Nasib Krisis Driver Ojol Indonesia
Menteri Ketenagakerjaan menyatakan bahwa pengemudi ojek online atau Ojol tidak berhak mendapatkan THR. Status Ojol sebagai mitra perusahaan adalah salah satu akar persoalan. dalam perundangan atau legalitas. Kata Menteri Ketenagakerjaan, ojek online tidak memiliki status apapun. Dia menilai, sebagai mitra pun status pengemudi ojek online masih ilegal.
Dalam Peraturan Pemerintah Nomor 36 Tahun 2021 mengatur siapa saja yang berhak mendapatkan THR keagamaan, di antaranya pekerja atau buruh berdasarkan PKWT (pekerja kontrak waktu tertentu) atau PKWTT (pekerja kontrak waktu tidak tertentu) yang mempunyai masa kerja 1 bulan secara terus menerus atau lebih.
Ojol ini dianggap merupakan golongan profesi yang tidak berhak menerima THR karena hubungan hukum antara pengemudi ojek online dan perusahaan penyedia aplikasinya adalah hubungan kemitraan yang berdasarkan perjanjian kemitraan.
Tak hanya berhenti di permasalahan tidak mendapatkan hak THR. Penghasilan driver ojek online (ojol) juga mengalami penurunan signifikan sejak beberapa tahun lalu. Dikabarkan, hal ini terjadi akibat potongan besar yang dilakukan oleh Gojek dan Grab.
Ketua Umum Asosiasi Pengemudi Ojek Daring Garda Indonesia Igun Wicaksono menjelaskan, saat tahun-tahun pertama kehadiran ojol, para pengemudi bisa mengantongi Rp5 juta hingga Rp10 juta.
Namun, kondisi tersebut kini berbanding balik sejak beberapa tahun terakhir. Ia mengatakan, penurunan pendapatan driver ojol bisa mencapai 50 persen atau bahkan di bawah Upah Minimum Provinsi (UMP).

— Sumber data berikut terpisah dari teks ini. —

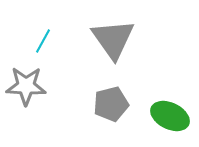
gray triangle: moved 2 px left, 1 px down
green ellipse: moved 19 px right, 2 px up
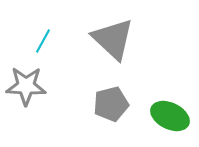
gray triangle: rotated 12 degrees counterclockwise
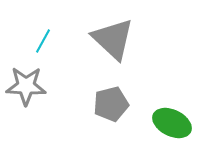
green ellipse: moved 2 px right, 7 px down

Dari persoalan-persoalan di atas berdampak ”pekerjaan sebagai driver ojol tidak lagi dijadikan sebagai sumber pendapatan utama, melainkan sebagai profesi sampingan”. Dalam beberapa tahun ke depan, jumlah driver ojek online (ojol) diprediksi akan menurun drastis. Ini menjadi bukti lepas tangannya negara atas kesejahteraan rakyatnya.
Diver Ojol Menjadi Sasaran Kapitalis
Kesenjangan-kesenjangan yang dialami driver ojol terjadi karena hubungan kerja yang dilandaskan kepada sistem kapitalisme, sehingga ojol menjadi sapi perah pengusaha kapitalis. Ini juga menjaadi bukti lepas tangannya negara atas kesejahteraan rakyatnya.
Banyak ketidakperikemanusiaan dalam dunia kerja di mana kaum buruh termasuk driver ojol dieksploitasi dan dimanipulasi untuk bekerja dengan upah sedikit oleh para pemilik modal yang hanya peduli dengan melipatgandakan modal. Dan mirisnya pada titik ini, pendapatan driver berkurang dan pendapatan perusahaan tetap bertambah.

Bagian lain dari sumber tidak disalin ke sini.